DATA TO USE:
-*-

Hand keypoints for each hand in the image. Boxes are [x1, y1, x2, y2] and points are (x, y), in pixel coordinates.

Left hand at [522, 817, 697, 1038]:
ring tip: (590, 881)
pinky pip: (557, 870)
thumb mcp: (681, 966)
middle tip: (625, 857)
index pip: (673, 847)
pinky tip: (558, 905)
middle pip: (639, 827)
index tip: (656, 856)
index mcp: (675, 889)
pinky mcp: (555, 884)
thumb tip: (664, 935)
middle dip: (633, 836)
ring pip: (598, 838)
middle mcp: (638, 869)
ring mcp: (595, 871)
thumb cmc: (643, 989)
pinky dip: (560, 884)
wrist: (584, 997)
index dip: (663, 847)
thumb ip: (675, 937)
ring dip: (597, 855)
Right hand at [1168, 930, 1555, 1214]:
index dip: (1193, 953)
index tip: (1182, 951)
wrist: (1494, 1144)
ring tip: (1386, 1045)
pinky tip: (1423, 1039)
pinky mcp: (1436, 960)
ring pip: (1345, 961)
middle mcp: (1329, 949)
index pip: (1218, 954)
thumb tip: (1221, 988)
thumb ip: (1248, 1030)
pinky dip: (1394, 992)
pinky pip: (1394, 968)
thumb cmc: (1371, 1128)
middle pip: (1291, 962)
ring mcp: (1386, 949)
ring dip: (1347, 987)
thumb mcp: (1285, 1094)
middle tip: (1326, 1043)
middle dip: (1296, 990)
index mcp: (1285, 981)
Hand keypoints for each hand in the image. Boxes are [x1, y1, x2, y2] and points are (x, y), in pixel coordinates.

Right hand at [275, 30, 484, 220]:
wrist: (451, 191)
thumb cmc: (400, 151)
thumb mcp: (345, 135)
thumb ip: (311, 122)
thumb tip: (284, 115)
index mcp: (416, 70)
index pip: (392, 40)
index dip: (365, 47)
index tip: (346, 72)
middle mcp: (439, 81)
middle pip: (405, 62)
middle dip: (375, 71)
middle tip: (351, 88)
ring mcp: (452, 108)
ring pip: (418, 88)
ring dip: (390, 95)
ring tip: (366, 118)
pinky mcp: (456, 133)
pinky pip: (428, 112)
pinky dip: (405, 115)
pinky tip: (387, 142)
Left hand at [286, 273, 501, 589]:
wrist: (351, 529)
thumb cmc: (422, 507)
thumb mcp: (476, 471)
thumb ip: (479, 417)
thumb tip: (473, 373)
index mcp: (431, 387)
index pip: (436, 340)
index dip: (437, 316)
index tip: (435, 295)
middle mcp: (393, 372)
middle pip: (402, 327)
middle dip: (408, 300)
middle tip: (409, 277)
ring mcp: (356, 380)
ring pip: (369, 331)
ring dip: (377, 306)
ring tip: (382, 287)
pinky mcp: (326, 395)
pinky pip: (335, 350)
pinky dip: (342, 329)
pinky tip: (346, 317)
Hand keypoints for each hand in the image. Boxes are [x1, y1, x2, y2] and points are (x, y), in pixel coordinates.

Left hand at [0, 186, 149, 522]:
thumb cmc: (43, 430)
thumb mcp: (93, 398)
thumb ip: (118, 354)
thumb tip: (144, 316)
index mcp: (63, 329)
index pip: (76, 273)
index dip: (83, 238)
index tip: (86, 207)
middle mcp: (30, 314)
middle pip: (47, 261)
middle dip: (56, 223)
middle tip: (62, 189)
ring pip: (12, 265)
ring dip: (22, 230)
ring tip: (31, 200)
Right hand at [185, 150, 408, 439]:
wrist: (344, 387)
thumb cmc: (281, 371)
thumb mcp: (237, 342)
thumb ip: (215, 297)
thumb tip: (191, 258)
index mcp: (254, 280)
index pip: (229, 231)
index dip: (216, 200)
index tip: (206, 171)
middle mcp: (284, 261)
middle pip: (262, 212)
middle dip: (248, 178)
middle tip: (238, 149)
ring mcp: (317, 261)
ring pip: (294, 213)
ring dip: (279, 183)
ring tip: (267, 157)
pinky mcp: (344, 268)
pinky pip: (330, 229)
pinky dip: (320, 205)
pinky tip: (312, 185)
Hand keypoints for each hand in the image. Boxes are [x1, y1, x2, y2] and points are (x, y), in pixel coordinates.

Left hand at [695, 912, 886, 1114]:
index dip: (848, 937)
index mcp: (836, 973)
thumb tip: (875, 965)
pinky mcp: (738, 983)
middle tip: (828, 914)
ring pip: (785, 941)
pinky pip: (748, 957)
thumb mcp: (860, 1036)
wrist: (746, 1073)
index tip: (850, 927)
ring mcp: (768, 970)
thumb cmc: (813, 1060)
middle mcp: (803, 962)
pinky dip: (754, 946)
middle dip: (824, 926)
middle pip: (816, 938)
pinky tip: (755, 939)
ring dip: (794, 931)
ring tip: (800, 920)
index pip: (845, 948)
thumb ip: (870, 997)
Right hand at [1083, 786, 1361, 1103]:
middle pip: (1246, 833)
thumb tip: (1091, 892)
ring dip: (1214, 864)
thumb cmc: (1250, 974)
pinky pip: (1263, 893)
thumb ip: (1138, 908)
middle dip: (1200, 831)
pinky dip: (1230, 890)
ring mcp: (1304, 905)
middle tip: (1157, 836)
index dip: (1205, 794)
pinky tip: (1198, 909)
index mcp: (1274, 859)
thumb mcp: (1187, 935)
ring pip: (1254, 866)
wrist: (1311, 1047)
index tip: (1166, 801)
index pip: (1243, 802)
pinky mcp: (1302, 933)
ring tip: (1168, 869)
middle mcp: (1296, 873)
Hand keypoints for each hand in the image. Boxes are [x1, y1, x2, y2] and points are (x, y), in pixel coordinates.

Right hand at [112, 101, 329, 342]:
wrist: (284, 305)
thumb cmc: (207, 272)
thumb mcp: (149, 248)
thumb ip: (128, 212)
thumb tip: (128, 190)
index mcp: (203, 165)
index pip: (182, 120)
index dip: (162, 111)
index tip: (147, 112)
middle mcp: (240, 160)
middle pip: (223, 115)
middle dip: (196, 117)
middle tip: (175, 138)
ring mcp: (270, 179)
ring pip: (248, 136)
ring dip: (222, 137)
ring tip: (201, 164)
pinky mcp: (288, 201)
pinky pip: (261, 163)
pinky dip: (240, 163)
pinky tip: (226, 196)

-*-

WHAT TO PRODUCE: Beginning at the line containing "pinky pip: (1263, 893)", output exactly each line up to and including the last line of the material above.

OUTPUT OF THE EXERCISE:
pinky pip: (1263, 893)
thumb ip: (1138, 908)
middle dip: (1200, 831)
pinky dip: (1230, 890)
ring mcp: (1304, 905)
middle tip: (1157, 836)
index dip: (1205, 794)
pinky tip: (1198, 909)
index mcp: (1274, 859)
thumb mcp: (1187, 935)
ring pip: (1254, 866)
wrist: (1311, 1047)
index tip: (1166, 801)
index pip: (1243, 802)
pinky mcp: (1302, 933)
ring tip: (1168, 869)
middle mcp: (1296, 873)
Hand keypoints for each hand in the image. Boxes are [x1, y1, x2, y2] and points are (x, y), in pixel coordinates.

Right hand at [112, 101, 329, 342]:
wrist: (284, 305)
thumb cmc: (207, 272)
thumb mcp: (149, 248)
thumb ip: (128, 212)
thumb tip: (128, 190)
index mcp: (203, 165)
index pip: (182, 120)
index dip: (162, 111)
index tip: (147, 112)
middle mcp: (240, 160)
middle pip: (223, 115)
middle dip: (196, 117)
middle tip: (175, 138)
ring mcp: (270, 179)
ring pip: (248, 136)
ring dip: (222, 137)
ring tip: (201, 164)
pinky mcp: (288, 201)
pinky pip: (261, 163)
pinky dip: (240, 163)
pinky tip: (226, 196)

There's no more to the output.